▶ **Seitenauszug**

Von Meer zu Meer

Die nächtliche Fahrt entlang der Holländisch-Deutschen Nordseeküste war ganz schön spannend gewesen. Es hatte viel Verkehr gehabt. Fischerboote hatten wie Wildhasen im Zickzack unseren Pfad gekreuzt. Und einmal wurden wir per Funk aufgerufen, unseren Kurs zu ändern, da wir einem Trawler der Tiefseekabel verlegte, zu nahe gekommen waren.

Am nächsten Morgen konnten wir es dann locker nehmen. Und nein, keine Sorge, das ist nicht die Nordsee(auto)bahn. Hier durchfahren wir die Reede vor der Einfahrt in die Elbe. Ansonsten wären wir nicht so entspannt…!

Wir nutzten die Gelegenheit und gingen auf Tuchfühlung mit den auf Reede liegenden Tanker und Frachtern. Zum Glück waren die alle angekettet. Denn wenn man auf freier Wildbahn so nahe an einem Tanker dran ist, dann ist definitiv etwas schief gelaufen…!

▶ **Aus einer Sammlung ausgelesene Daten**

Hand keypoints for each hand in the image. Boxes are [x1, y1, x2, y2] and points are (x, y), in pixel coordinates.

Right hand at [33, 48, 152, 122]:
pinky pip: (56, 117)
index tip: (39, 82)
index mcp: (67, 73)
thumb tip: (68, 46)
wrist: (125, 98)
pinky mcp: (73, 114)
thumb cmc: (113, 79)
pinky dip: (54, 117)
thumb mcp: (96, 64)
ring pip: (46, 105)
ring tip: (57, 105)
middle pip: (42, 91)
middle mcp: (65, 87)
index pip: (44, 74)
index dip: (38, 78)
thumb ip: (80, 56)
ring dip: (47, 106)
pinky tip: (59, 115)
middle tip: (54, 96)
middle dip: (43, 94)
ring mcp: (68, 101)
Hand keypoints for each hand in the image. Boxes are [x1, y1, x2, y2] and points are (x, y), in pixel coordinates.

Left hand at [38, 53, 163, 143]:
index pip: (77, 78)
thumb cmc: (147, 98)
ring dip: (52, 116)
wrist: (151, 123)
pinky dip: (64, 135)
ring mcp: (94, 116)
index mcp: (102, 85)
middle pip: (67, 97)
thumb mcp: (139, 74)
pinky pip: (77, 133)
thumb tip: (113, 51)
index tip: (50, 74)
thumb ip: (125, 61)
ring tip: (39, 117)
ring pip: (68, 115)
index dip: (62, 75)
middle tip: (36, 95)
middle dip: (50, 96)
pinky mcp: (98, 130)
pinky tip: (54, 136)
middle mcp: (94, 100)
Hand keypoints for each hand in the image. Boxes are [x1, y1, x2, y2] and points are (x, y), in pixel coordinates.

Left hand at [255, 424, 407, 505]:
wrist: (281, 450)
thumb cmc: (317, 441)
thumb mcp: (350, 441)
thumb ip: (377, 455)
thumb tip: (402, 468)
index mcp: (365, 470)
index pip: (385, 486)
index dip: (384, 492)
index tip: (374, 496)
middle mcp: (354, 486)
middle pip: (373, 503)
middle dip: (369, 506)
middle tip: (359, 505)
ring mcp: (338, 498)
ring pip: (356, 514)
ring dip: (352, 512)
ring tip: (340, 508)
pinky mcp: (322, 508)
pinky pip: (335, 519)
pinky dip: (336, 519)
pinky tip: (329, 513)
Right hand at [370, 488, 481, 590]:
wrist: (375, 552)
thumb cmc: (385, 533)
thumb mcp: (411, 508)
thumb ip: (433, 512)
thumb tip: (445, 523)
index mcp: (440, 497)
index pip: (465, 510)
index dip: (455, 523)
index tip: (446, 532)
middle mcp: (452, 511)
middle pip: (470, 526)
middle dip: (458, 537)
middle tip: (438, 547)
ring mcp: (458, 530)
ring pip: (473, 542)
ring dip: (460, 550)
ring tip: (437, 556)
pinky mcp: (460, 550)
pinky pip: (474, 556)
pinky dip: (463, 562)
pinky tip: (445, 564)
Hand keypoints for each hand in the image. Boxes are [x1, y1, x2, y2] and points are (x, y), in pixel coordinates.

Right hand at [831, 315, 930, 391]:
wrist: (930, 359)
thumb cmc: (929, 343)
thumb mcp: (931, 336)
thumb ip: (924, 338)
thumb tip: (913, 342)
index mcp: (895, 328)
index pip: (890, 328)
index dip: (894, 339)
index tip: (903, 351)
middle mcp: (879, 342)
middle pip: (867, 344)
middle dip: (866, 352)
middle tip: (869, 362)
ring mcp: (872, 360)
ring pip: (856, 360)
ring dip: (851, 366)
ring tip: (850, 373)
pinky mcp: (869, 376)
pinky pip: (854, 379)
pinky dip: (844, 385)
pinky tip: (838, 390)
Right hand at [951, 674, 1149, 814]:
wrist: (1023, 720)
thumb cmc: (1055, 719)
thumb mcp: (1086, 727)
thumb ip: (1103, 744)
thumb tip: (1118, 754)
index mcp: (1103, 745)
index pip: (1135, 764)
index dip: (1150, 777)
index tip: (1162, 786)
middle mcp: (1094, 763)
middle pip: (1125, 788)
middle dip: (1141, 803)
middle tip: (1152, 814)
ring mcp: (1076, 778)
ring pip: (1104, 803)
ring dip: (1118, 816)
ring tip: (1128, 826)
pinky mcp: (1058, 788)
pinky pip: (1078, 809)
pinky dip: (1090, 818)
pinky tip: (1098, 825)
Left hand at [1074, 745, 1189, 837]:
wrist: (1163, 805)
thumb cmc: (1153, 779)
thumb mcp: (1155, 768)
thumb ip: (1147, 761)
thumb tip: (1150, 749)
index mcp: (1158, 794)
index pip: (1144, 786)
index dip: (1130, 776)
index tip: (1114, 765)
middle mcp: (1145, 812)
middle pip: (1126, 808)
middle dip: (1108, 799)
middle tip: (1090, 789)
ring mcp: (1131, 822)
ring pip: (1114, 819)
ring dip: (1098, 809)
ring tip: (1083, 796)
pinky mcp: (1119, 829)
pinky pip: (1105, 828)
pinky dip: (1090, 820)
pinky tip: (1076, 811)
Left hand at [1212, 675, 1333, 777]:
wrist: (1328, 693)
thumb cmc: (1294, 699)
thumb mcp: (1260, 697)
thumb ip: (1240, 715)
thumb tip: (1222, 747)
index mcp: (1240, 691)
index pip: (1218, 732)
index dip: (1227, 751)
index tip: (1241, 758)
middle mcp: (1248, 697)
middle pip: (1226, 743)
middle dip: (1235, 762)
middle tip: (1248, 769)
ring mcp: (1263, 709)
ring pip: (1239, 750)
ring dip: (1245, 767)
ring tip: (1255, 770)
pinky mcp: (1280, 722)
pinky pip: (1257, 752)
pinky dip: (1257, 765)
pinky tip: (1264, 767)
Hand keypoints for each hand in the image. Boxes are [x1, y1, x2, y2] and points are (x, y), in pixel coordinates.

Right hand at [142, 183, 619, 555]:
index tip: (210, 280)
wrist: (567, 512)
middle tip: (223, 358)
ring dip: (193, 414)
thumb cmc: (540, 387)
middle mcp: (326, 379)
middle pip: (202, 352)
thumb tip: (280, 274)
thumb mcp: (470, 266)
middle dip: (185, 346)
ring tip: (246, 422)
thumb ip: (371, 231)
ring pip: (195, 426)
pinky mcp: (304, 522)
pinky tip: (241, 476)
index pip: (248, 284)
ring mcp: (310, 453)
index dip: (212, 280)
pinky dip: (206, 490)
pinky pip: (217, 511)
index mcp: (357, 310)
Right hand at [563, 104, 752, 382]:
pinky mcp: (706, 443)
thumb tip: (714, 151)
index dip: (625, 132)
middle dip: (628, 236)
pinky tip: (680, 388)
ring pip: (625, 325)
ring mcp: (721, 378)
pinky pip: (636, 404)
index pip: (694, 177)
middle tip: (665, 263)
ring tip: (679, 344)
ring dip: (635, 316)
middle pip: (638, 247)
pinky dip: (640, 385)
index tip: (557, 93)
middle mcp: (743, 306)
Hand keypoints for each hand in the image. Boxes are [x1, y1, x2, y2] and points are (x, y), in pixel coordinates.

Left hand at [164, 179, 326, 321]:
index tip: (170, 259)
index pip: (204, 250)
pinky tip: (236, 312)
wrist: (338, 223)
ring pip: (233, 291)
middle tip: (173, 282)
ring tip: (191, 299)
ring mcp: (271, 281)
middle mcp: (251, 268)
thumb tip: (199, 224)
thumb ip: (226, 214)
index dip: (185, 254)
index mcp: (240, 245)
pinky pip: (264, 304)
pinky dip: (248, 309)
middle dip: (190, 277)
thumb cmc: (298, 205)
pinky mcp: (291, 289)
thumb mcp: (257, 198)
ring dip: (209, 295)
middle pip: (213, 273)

▶ **Deine Aufgabe**
Aus welchem Grund kam laut Seitenauszug per Funk die Aufforderung, den Kurs zu ändern?

▶ **Antwort**
Weil man einem Trawler, der Tiefseekabel verlegte, zu nahe gekommen war.